The effects of the measures being taken against Russia after its invasion of Ukraine could be compared to a receding sea before the arrival of a tsunami. There is calm, for now, in the supermarkets, and customers are behaving normally. But there is a palpable sensation that very soon the economy will be shaken to its foundations. The early indications are there: purchases that can’t be completed because a bank has been sanctioned, foreign transfers have been blocked, and the word “smuggling” is on everyone’s lips when discussing goods that, until now, were party of everyday life.
“No more Apple products are being sold, that’s been completely banned,” explains Antón, a store clerk at M.Video, an electronics chain. Standing with his arms folded, he was responding to the question of how much an iMac computer cost. The US tech giant’s products are still on display in the store, but all of their price tags have been removed.
As well as the sanctions put in place by the US and European authorities, more and more companies are deciding to cut their ties with Russia. Apple and Nike are among them. “We are deeply concerned about the Russian invasion of Ukraine and stand with all of the people who are suffering as a result of the violence,” Apple said in a statement supplied to the TechCrunch website earlier this week.
Some stores are resisting the decision, such as a sales point for operator MTS, which was still selling Apple’s wireless headphones. But the company is not backing down on its decision to leave Russia. It has also suspended its Apple Pay payments system, which now cannot be used, for example, in the metro system.
“It’s very uncomfortable for me to talk about this situation, it’s unacceptable,” explains Vladimir Viascheslavovich, a thirtysomething who is waiting for a friend outside a store in Moscow. “All decent, normal people are against the war. I don’t have a mortgage, but now it is going to be very difficult to buy a house,” he tells EL PAÍS.
If prices rose from $2,000 to $15,000 per container in October, imagine how they are going to rise now…Yulia, logistics employee
The Russian central bank raised interest rates from 9.5% to 20% after news of the sanctions was received, an unprecedented figure in the Russian Federation – even during the financial crisis in the country in 1998. “For the Russian people, not for the politicians, it’s going to be much worse than eight years ago,” adds Viascheslavovich, in reference to the war in the east of Ukraine.
The disappearance of the iPhone is a striking example of this new Russian crisis. According to the Financial Times, other US companies that symbolized the country’s post-Soviet opening up, such as Levi Strauss and Coca-Cola, are still considering whether or not to leave the country. However, the real blow could come from shipping companies whose names are less well known among the general public: Maersk from Denmark, MSC from Italy, and CMA CGM from France.
The three, which practically monopolize the international container-shipping industry, have decided to stop moving cargo to Russia, a country where Maersk and MSC alone account for half of the domestic market.
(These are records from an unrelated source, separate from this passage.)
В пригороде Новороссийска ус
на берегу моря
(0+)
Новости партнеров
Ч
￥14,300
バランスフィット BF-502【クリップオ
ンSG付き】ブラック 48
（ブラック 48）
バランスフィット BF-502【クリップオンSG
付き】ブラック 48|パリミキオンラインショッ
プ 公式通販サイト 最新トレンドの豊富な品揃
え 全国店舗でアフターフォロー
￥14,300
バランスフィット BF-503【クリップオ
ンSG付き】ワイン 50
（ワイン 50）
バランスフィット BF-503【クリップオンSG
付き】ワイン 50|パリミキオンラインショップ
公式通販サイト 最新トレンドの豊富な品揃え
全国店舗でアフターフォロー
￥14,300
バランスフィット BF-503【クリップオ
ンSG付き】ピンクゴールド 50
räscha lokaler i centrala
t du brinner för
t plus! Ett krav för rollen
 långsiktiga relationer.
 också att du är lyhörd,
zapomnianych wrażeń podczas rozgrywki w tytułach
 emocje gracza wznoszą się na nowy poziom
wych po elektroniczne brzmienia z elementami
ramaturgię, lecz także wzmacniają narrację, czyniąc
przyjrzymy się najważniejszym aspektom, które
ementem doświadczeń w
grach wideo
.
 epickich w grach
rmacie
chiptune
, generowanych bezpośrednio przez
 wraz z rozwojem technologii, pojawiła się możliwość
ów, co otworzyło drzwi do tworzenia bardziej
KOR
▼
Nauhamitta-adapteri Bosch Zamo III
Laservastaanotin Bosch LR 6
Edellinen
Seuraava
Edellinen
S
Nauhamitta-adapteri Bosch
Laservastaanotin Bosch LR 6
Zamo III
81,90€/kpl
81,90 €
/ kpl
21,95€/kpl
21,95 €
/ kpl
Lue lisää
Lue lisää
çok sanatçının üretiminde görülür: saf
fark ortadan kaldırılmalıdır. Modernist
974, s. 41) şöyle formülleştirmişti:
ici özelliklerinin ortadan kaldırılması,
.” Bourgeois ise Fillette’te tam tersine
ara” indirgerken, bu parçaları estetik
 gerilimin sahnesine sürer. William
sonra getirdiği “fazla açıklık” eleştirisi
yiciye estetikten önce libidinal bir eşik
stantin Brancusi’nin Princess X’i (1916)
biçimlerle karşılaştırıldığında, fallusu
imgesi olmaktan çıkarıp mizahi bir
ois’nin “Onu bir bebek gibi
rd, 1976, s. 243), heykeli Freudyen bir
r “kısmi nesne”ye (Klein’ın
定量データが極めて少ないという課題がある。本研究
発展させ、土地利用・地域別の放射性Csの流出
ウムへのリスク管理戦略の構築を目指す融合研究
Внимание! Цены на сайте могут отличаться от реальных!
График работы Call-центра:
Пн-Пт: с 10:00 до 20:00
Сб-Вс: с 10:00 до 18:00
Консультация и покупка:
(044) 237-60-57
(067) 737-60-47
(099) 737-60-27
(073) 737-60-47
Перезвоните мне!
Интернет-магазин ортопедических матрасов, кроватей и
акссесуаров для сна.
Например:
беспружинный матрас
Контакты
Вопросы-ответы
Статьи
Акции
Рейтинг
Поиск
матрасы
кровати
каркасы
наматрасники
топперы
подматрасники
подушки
To understand the scale of this move, the rise in inflation that has been seen across the world since last year was due to a post-Covid rise in demand and the lack of transport. Now Russia has been left without ships to import goods from abroad.
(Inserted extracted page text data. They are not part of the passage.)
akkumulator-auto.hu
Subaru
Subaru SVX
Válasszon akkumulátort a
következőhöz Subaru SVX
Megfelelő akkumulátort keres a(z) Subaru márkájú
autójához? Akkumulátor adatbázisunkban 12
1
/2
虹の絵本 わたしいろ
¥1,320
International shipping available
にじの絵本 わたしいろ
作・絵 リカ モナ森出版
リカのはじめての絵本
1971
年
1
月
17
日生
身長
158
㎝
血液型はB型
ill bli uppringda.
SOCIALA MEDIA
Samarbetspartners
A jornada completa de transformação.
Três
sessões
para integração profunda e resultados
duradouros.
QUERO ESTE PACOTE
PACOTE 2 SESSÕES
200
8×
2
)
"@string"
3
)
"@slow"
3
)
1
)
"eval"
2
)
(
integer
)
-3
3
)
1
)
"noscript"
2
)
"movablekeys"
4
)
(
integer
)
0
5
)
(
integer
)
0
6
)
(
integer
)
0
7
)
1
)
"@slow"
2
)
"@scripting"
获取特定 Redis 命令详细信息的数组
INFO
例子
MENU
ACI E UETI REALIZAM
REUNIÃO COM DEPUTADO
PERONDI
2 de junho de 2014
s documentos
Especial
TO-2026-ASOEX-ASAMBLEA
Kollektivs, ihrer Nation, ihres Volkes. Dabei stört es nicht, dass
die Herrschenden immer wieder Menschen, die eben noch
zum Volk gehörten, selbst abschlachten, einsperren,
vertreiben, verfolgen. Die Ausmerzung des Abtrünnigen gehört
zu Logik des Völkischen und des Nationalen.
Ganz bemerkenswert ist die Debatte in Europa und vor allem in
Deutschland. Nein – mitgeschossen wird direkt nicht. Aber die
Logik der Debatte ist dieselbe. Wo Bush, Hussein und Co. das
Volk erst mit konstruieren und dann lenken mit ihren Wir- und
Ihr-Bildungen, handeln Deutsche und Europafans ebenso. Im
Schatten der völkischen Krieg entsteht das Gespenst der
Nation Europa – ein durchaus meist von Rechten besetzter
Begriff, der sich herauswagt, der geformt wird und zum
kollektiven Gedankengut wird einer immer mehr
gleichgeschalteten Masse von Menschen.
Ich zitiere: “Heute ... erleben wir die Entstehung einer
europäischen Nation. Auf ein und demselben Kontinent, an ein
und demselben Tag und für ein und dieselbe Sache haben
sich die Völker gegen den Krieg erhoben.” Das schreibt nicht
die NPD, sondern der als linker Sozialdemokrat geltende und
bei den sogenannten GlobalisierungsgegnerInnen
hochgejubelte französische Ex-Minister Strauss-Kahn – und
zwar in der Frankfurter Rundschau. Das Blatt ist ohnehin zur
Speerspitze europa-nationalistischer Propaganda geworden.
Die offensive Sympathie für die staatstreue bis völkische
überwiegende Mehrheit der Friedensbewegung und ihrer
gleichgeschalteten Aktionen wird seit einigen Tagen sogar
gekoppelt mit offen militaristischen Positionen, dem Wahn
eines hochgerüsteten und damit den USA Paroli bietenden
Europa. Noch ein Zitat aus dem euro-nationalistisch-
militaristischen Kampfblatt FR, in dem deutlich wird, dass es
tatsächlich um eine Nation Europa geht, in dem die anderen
“My company brings everything from China in containers,” explains Yulia, who works in the logistics sector, and who spoke to EL PAÍS via telephone. “It’s half of the logistics market, it won’t be possible to order anything in the short term. If prices rose from $2,000 to $15,000 per container in October, imagine how they are going to rise now…”
March 12 is the deadline that has been set to disconnect Russian banks from the SWIFT system, a network that financial institutions use to securely transmit information and instructions. Not all of the banks will be disconnected, but the biggest ones will. In response, the Russian government has prohibited the transfer of funds to what it describes as “hostile countries” by foreigners in the country without permanent residency. This has prompted huge concerns among many Spanish nationals, for example. They, like many Russians on the streets, opted not to talk to EL PAÍS about the delicate situation that the nation is currently going through.
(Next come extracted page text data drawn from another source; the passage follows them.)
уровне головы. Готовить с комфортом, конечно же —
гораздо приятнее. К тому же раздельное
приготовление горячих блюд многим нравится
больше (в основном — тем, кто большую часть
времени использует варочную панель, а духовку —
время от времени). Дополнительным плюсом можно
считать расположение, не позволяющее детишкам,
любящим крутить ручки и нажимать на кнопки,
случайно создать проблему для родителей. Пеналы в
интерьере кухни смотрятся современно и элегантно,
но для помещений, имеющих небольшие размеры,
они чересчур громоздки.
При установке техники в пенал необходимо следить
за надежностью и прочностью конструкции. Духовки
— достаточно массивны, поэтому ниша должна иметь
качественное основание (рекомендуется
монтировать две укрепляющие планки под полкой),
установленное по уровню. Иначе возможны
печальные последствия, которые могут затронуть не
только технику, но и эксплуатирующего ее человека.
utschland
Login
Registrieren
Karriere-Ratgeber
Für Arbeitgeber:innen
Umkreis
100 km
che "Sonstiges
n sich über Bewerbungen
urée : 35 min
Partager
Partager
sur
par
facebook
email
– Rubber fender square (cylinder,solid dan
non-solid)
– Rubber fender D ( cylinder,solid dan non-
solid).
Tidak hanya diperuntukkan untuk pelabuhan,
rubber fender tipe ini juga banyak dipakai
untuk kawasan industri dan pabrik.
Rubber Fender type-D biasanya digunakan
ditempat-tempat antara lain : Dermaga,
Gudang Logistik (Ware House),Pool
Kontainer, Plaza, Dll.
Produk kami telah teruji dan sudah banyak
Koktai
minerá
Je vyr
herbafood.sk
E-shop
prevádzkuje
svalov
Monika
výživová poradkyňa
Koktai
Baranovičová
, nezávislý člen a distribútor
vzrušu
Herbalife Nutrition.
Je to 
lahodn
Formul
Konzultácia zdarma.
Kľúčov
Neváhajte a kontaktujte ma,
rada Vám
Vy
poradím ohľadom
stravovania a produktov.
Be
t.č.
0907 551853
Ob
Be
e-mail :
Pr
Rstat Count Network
“I’ve just come from the pharmacy and they’ve raised the prices of what I needed,” explains Vadim, a pensioner. “I imagine that we will bring in products from other countries, such as Latin America, but we are worse off now. Before at least there was a chance that things would improve,” he adds, on his way to catch the metro.
Vadim’s frustration with the fresh economic crisis is shared by youngsters such as Vladimir, who can’t understand what the war has served for. “To say it one way, all of them have rejected us, all of them have turned our back on us.”